• What you are asked to do:
Set down, please, exactly the lines below that run from the line with "line: (792, 1062) -> (652, 839), moved" to the line with "part: (853, 1839) -> (882, 1186), moved", both lines included.

────────

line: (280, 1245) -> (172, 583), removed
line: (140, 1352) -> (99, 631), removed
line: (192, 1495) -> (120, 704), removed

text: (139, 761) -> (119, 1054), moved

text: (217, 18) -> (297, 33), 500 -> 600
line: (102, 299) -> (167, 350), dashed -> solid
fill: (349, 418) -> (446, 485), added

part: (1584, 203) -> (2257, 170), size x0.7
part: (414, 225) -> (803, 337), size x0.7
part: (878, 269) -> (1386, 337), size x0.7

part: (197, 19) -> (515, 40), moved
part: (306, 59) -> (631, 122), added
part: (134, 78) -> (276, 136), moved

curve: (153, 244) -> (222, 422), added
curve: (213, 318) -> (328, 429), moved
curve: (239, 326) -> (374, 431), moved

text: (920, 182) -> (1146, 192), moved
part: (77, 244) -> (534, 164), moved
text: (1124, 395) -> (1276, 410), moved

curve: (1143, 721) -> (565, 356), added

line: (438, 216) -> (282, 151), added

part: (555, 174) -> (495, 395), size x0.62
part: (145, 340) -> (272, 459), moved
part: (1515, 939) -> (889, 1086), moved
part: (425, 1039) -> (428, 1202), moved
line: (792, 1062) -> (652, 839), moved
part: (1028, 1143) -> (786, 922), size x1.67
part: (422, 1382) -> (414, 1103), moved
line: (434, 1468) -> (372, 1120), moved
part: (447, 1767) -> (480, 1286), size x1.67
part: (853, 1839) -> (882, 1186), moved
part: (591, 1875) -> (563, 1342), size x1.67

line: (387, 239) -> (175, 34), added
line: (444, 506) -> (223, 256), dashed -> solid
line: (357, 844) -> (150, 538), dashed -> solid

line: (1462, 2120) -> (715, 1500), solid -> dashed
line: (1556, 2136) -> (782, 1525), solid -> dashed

────────

• Solution to this problem:
line: (792, 1062) -> (652, 839), moved
part: (1028, 1143) -> (786, 922), size x1.67
part: (422, 1382) -> (414, 1103), moved
line: (434, 1468) -> (372, 1120), moved
part: (447, 1767) -> (480, 1286), size x1.67
part: (853, 1839) -> (882, 1186), moved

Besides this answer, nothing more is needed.